* Task description:
Reproduce every line of text in the listing below, character for character, and leave out the picture markers.

....

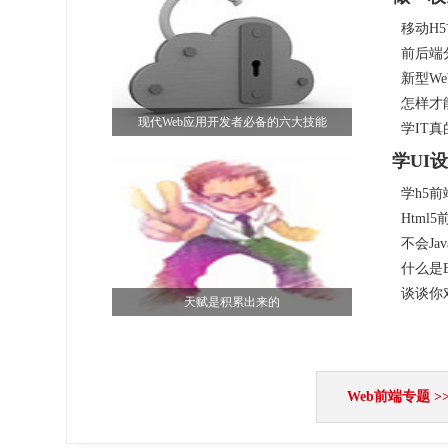
移动H
前后端
新型W
怎样才
现代Web应用开发者必备的六大技能
学IT
学UI
学h5
Htm
不会Ja
什么是E
谈谈你对
天赋是积累出来的
Web前端专题 >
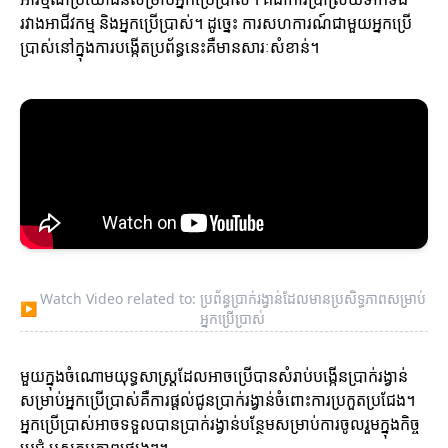
រវាងអាជីវកម្ម និងអ្នកប្រើប្រាស់។ ដូច្នេះ ការសហការណ៍ជាមួយអ្នកប្រើ
ប្រាស់នៅក្នុងការបង្កើតប្រព័ន្ធនេះគឺមានសារៈសំខាន់។
Watch Video related to: ប្រព័ន្ធប្រាក់រង្វាន់ដែលមានប្រសិទ្ធភាពសម្រាប់
▶
អ្នកប្រើប្រាស់
មួយក្នុងចំណោមយុទ្ធសាស្ត្រដែលអាចប្រើបានសំរាប់បង្កើនប្រាក់រង្វាន់
សម្រាប់អ្នកប្រើប្រាស់គឺការផ្តល់ជូនប្រាក់រង្វាន់ចំពោះការប្រកួតប្រជែង។
អ្នកប្រើប្រាស់អាចទទួលបានប្រាក់រង្វាន់បន្ថែមសម្រាប់ការចូលរួមក្នុងកិច្ច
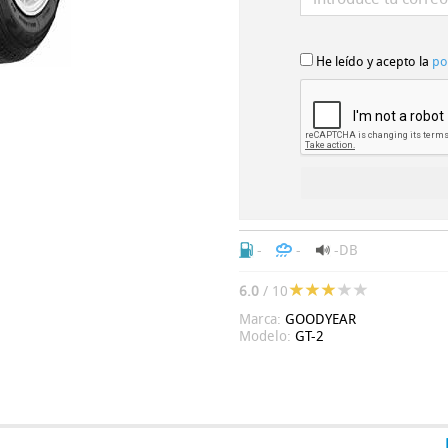
He leído y acepto la
po
-
-
-DB
6.0
/ 10
Marca:
GOODYEAR
Modelo:
GT-2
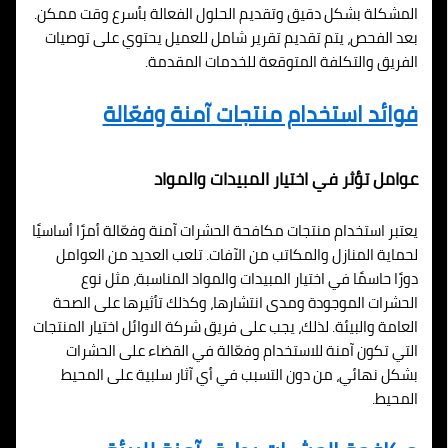
المشكلة بشكل دقيق وتقديم الحلول الفعالة بأسرع وقت ممكن.
بعد الفحص، يتم تقديم تقرير شامل للعميل يحتوي على توصيات
الفريق والتكلفة المتوقعة للخدمات المقدمة.
فوائد استخدام منتجات آمنة وفعّالة
عوامل تؤثر في اختيار المبيدات والمواد
يعتبر استخدام منتجات مكافحة الحشرات آمنة وفعّالة أمرًا أساسيًا
لحماية المنازل والمكاتب من الآفات. تلعب العديد من العوامل
دورًا حاسمًا في اختيار المبيدات والمواد المناسبة، مثل نوع
الحشرات الموجودة ومدى انتشارها، وكذلك تأثيرها على الصحة
العامة والبيئة. لذلك، يجب على فريق شركة الاوائل اختيار المنتجات
التي تكون آمنة للاستخدام وفعّالة في القضاء على الحشرات
بشكل نهائي، من دون التسبب في أي آثار سلبية على المحيط
المحيط.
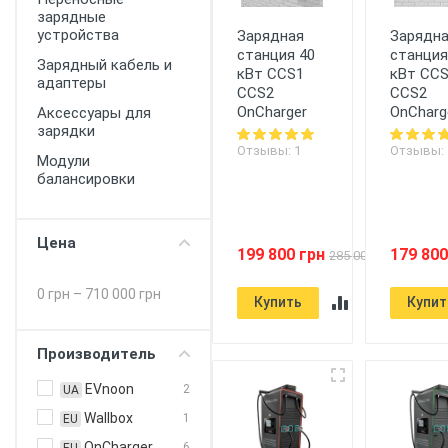
зарядные
устройства
Зарядная
Зарядн
станция 40
станция
Зарядный кабель и
кВт CCS1
кВт CC
адаптеры
CCS2
CCS2
OnCharger
OnCharg
Аксессуары для
зарядки
Отзывы: 1
Отзывы: 
Модули
балансировки
Цена
199 800 грн
179 800
285 000 грн
0 грн
–
710 000 грн
Купить
Купит
Производитель
EVnoon
2
UA
Wallbox
1
EU
OnCharger
6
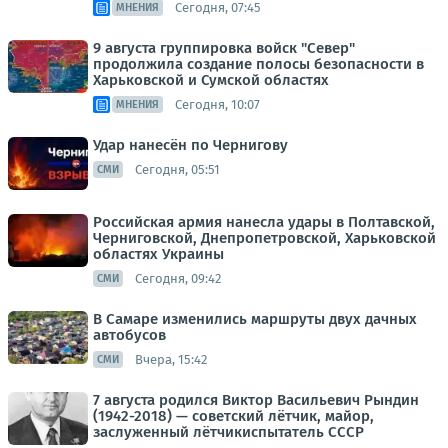
Сегодня, 07:45
МНЕНИЯ
9 августа группировка войск "Север"
продолжила создание полосы безопасности в
Харьковской и Сумской областях
Сегодня, 10:07
МНЕНИЯ
Удар нанесён по Чернигову
Сегодня, 05:51
СМИ
Российская армия нанесла удары в Полтавской,
Черниговской, Днепропетровской, Харьковской
областях Украины
Сегодня, 09:42
СМИ
В Самаре изменились маршруты двух дачных
автобусов
Вчера, 15:42
СМИ
7 августа родился Виктор Васильевич Рындин
(1942-2018) — советский лётчик, майор,
заслуженный лётчикиспытатель СССР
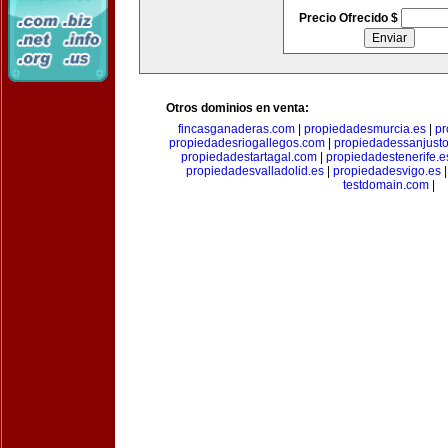
Precio Ofrecido $
Otros dominios en venta:
fincasganaderas.com
|
propiedadesmurcia.es
|
pr
propiedadesriogallegos.com
|
propiedadessanjust
propiedadestartagal.com
|
propiedadestenerife.e
propiedadesvalladolid.es
|
propiedadesvigo.es
testdomain.com
|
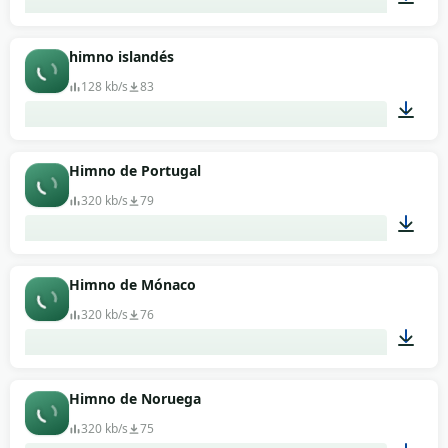
02:07
himno islandés
128 kb/s
83
01:39
Himno de Portugal
320 kb/s
79
03:26
Himno de Mónaco
320 kb/s
76
01:11
Himno de Noruega
320 kb/s
75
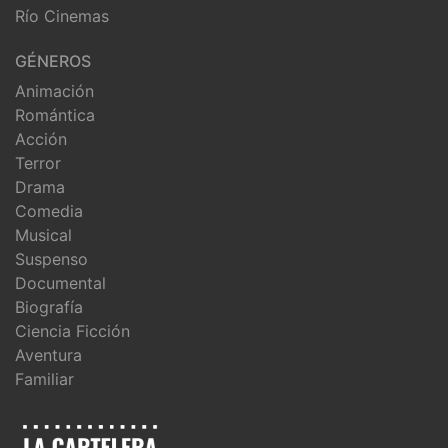
Río Cinemas
GÉNEROS
Animación
Romántica
Acción
Terror
Drama
Comedia
Musical
Suspenso
Documental
Biografía
Ciencia Ficción
Aventura
Familiar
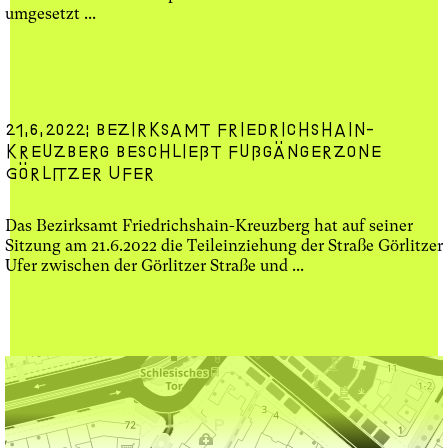
umgesetzt ...
21.6.2022: Bezirksamt Friedrichshain-
Kreuzberg beschließt Fußgängerzone
Görlitzer Ufer
Das Bezirksamt Friedrichshain-Kreuzberg hat auf seiner
Sitzung am 21.6.2022 die Teileinziehung der Straße Görlitzer
Ufer zwischen der Görlitzer Straße und ...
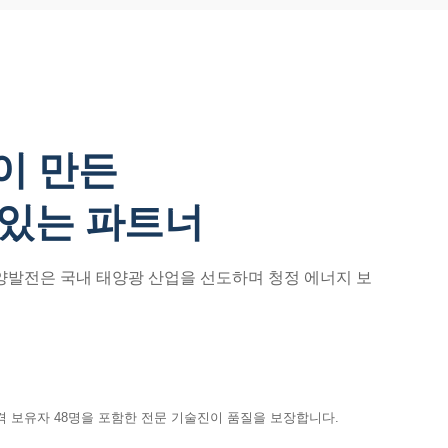
이 만든
 있는 파트너
태양발전은 국내 태양광 산업을 선도하며 청정 에너지 보
격 보유자 48명을 포함한 전문 기술진이 품질을 보장합니다.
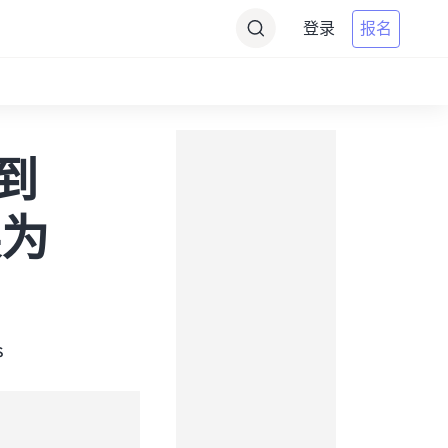
登录
报名
s到
换为
s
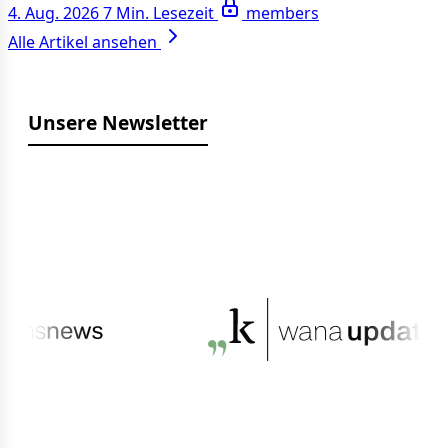
4. Aug. 2026
7 Min. Lesezeit
members
Alle Artikel ansehen
Unsere Newsletter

....

* Solution to the exercise:
移动H
前后端
新型W
怎样才
现代Web应用开发者必备的六大技能
学IT
学UI
学h5
Htm
不会Ja
什么是E
谈谈你对
天赋是积累出来的
Web前端专题 >
រវាងអាជីវកម្ម និងអ្នកប្រើប្រាស់។ ដូច្នេះ ការសហការណ៍ជាមួយអ្នកប្រើ
ប្រាស់នៅក្នុងការបង្កើតប្រព័ន្ធនេះគឺមានសារៈសំខាន់។
Watch Video related to: ប្រព័ន្ធប្រាក់រង្វាន់ដែលមានប្រសិទ្ធភាពសម្រាប់
▶
អ្នកប្រើប្រាស់
មួយក្នុងចំណោមយុទ្ធសាស្ត្រដែលអាចប្រើបានសំរាប់បង្កើនប្រាក់រង្វាន់
សម្រាប់អ្នកប្រើប្រាស់គឺការផ្តល់ជូនប្រាក់រង្វាន់ចំពោះការប្រកួតប្រជែង។
អ្នកប្រើប្រាស់អាចទទួលបានប្រាក់រង្វាន់បន្ថែមសម្រាប់ការចូលរួមក្នុងកិច្ច
He leído y acepto la
po
-
-
-DB
6.0
/ 10
Marca:
GOODYEAR
Modelo:
GT-2
المشكلة بشكل دقيق وتقديم الحلول الفعالة بأسرع وقت ممكن.
بعد الفحص، يتم تقديم تقرير شامل للعميل يحتوي على توصيات
الفريق والتكلفة المتوقعة للخدمات المقدمة.
فوائد استخدام منتجات آمنة وفعّالة
عوامل تؤثر في اختيار المبيدات والمواد
يعتبر استخدام منتجات مكافحة الحشرات آمنة وفعّالة أمرًا أساسيًا
لحماية المنازل والمكاتب من الآفات. تلعب العديد من العوامل
دورًا حاسمًا في اختيار المبيدات والمواد المناسبة، مثل نوع
الحشرات الموجودة ومدى انتشارها، وكذلك تأثيرها على الصحة
العامة والبيئة. لذلك، يجب على فريق شركة الاوائل اختيار المنتجات
التي تكون آمنة للاستخدام وفعّالة في القضاء على الحشرات
بشكل نهائي، من دون التسبب في أي آثار سلبية على المحيط
المحيط.
зарядные
устройства
Зарядная
Зарядн
станция 40
станция
Зарядный кабель и
кВт CCS1
кВт CC
адаптеры
CCS2
CCS2
OnCharger
OnCharg
Аксессуары для
зарядки
Отзывы: 1
Отзывы: 
Модули
балансировки
Цена
199 800 грн
179 800
285 000 грн
0 грн
–
710 000 грн
Купить
Купит
Производитель
EVnoon
2
UA
Wallbox
1
EU
OnCharger
6
Сегодня, 07:45
МНЕНИЯ
9 августа группировка войск "Север"
продолжила создание полосы безопасности в
Харьковской и Сумской областях
Сегодня, 10:07
МНЕНИЯ
Удар нанесён по Чернигову
Сегодня, 05:51
СМИ
Российская армия нанесла удары в Полтавской,
Черниговской, Днепропетровской, Харьковской
областях Украины
Сегодня, 09:42
СМИ
В Самаре изменились маршруты двух дачных
автобусов
Вчера, 15:42
СМИ
7 августа родился Виктор Васильевич Рындин
(1942-2018) — советский лётчик, майор,
заслуженный лётчикиспытатель СССР
Precio Ofrecido $
Otros dominios en venta:
fincasganaderas.com
|
propiedadesmurcia.es
|
pr
propiedadesriogallegos.com
|
propiedadessanjust
propiedadestartagal.com
|
propiedadestenerife.e
propiedadesvalladolid.es
|
propiedadesvigo.es
testdomain.com
|
02:07
himno islandés
128 kb/s
83
01:39
Himno de Portugal
320 kb/s
79
03:26
Himno de Mónaco
320 kb/s
76
01:11
Himno de Noruega
320 kb/s
75
Río Cinemas
GÉNEROS
Animación
Romántica
Acción
Terror
Drama
Comedia
Musical
Suspenso
Documental
Biografía
Ciencia Ficción
Aventura
Familiar
umgesetzt ...
21.6.2022: Bezirksamt Friedrichshain-
Kreuzberg beschließt Fußgängerzone
Görlitzer Ufer
Das Bezirksamt Friedrichshain-Kreuzberg hat auf seiner
Sitzung am 21.6.2022 die Teileinziehung der Straße Görlitzer
Ufer zwischen der Görlitzer Straße und ...
이 만든
 있는 파트너
태양발전은 국내 태양광 산업을 선도하며 청정 에너지 보
격 보유자 48명을 포함한 전문 기술진이 품질을 보장합니다.
登录
报名
s到
换为
s
4. Aug. 2026
7 Min. Lesezeit
members
Alle Artikel ansehen
Unsere Newsletter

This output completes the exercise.